Sur le front macro, l’actualité américaine a été dominée par le shutdown fédéral : une partie des administrations fermées, 750 000 fonctionnaires en congé forcé, et un coût estimé à 0,1 à 0,2 point de PIB par semaine. De quoi brouiller encore la lecture des investisseurs. En Europe, la situation est tout aussi inconfortable : l’inflation repart à 2,2% en zone euro, 1,2% en France. Mais cette inflation n’a rien d’un excès de demande : elle est importée, liée aux tensions commerciales et géopolitiques multilatérales, à la hausse des matières premières et à la montée en gamme des producteurs émergents qui facturent désormais plus cher. Autrement dit, un choc de coûts et un appauvrissement relatif de l’Eurozone contre lequel la BCE est impuissante. Qu’elle baisse ses taux ou non, cela n’aura aucun effet sur le prix des importations. Le problème structurel reste le même : l’Europe a perdu en pouvoir de négociation et en poids industriel, elle achète son inflation à l’étranger et se débat dans ses contradictions.

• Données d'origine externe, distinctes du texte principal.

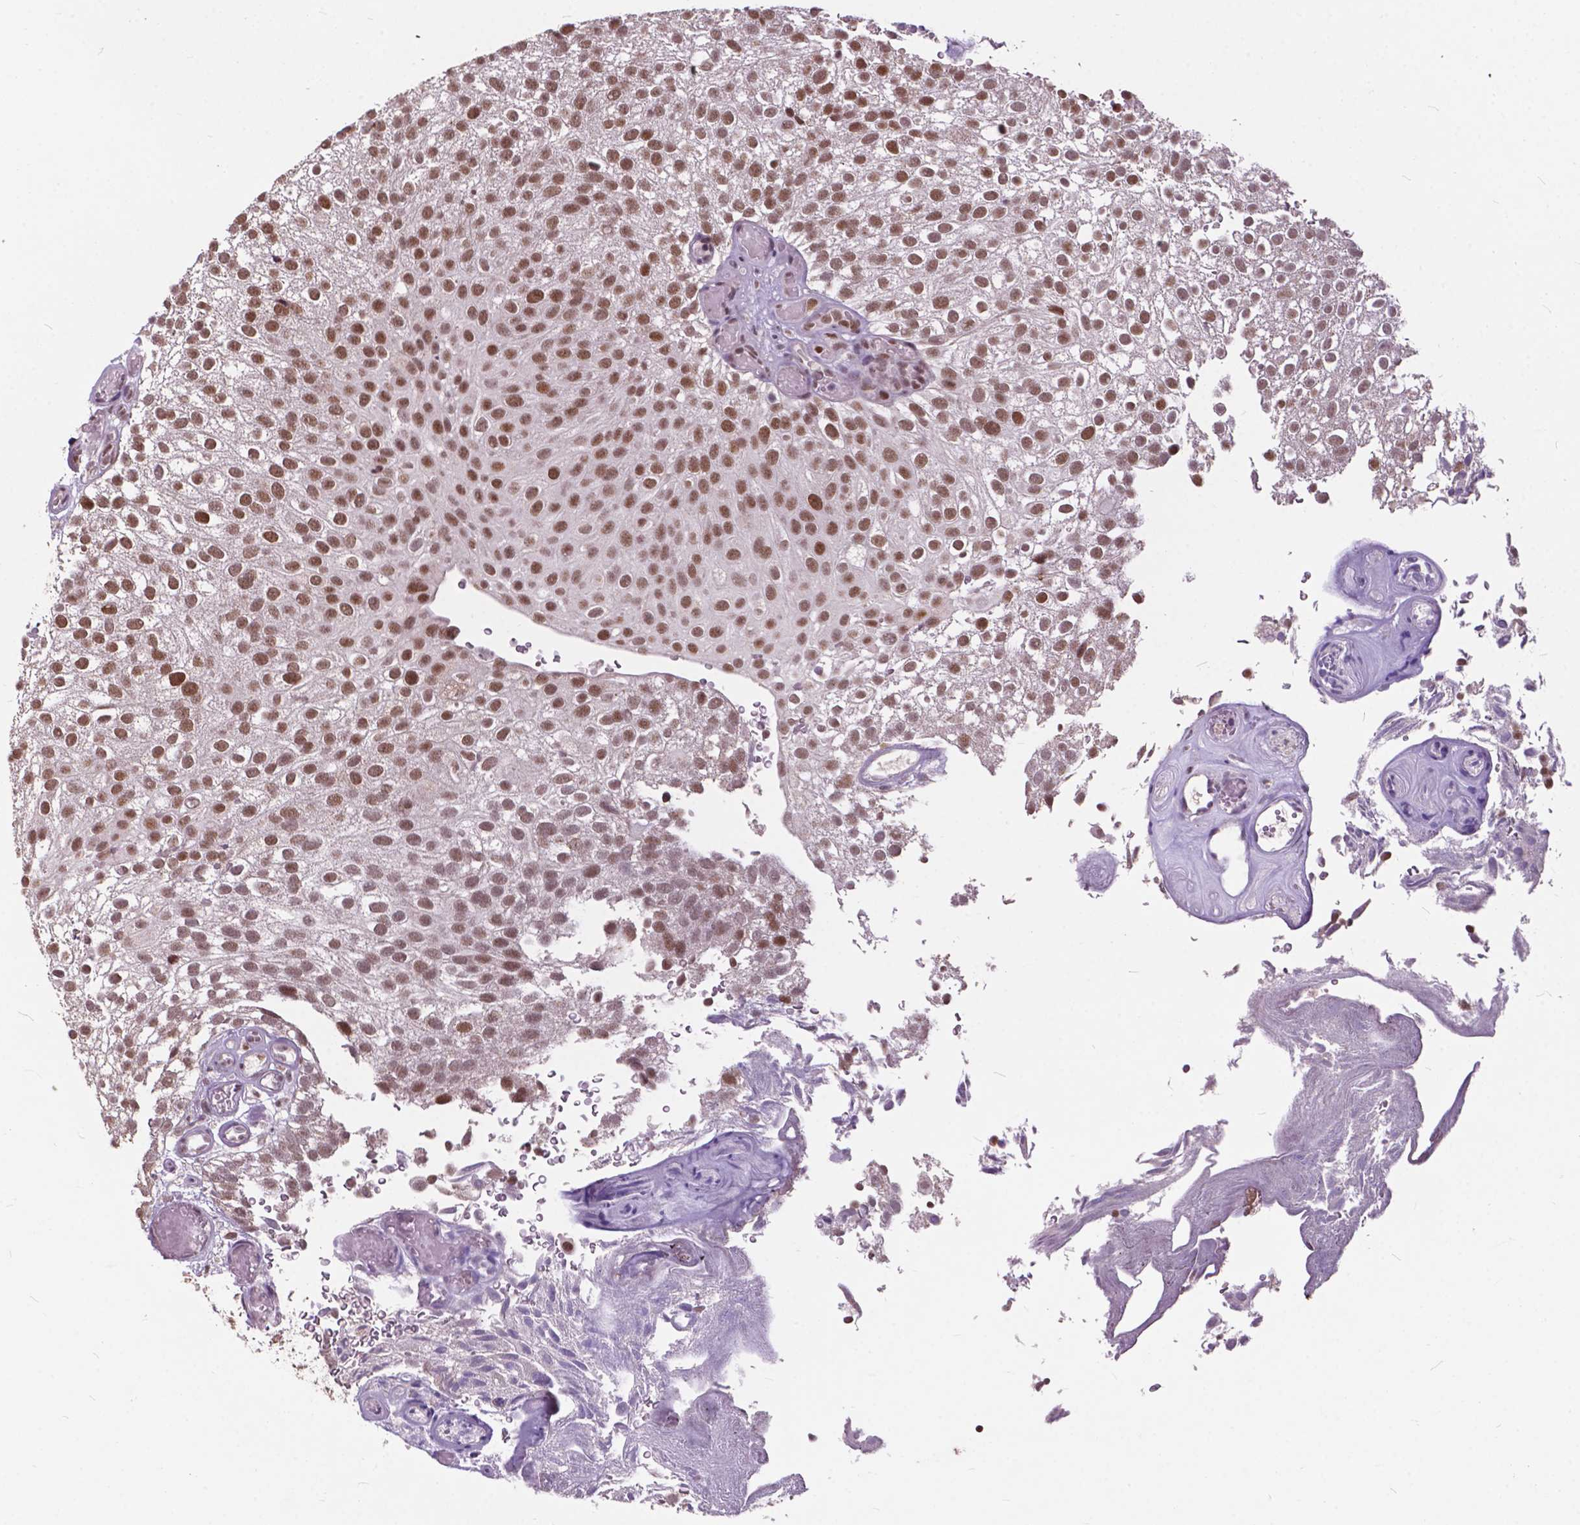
{"staining": {"intensity": "moderate", "quantity": ">75%", "location": "nuclear"}, "tissue": "urothelial cancer", "cell_type": "Tumor cells", "image_type": "cancer", "snomed": [{"axis": "morphology", "description": "Urothelial carcinoma, Low grade"}, {"axis": "topography", "description": "Urinary bladder"}], "caption": "Low-grade urothelial carcinoma was stained to show a protein in brown. There is medium levels of moderate nuclear positivity in approximately >75% of tumor cells. (DAB (3,3'-diaminobenzidine) IHC with brightfield microscopy, high magnification).", "gene": "MSH2", "patient": {"sex": "male", "age": 78}}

Pourtant, les marchés financiers terminent le trimestre dans un climat d’euphorie avec des actifs totalement contradictoires qui grimpent en même temps. L’actif de la sécurité et de la crainte, l’or atteint près de 3900 dollars l’once (+47% depuis janvier), le Nasdaq, l’indice du risque et de l’optimisme en hausse de 11% sur le trimestre, spreads de crédit au plancher : tout semble sourire aux investisseurs sur tous les fronts. De quoi inciter les émetteurs à se précipiter sur le marché primaire pour placer des tombereaux de dette tant que l’orchestre joue. Oracle a par exemple levé 18 milliards de dollars, avec un carnet d’ordres de 82 milliards. Septembre est ainsi devenu le plus gros mois d’émissions IG depuis novembre 2022, avec près de 200 milliards de dollars. Le high yield suit la même voie, 48 milliards émis en septembre, record historique. Même les émetteurs les plus risqués trouvent preneur, comme si les investisseurs craignaient plus de rater le train que de perdre leur argent. Cela rappelle les phases d’excès du passé, les années 2000, 2007, 2018 ou 2021, quand tout le monde voulait acheter de la tech ou du haut rendement juste avant la tempête.
Pour un investisseur obligataire, la conclusion est limpide : mieux vaut éviter de courir derrière les illusions ou les excès de fin de cycle, et rester discipliné sur le crédit, quitte à sembler trop prudent dans l’euphorie générale.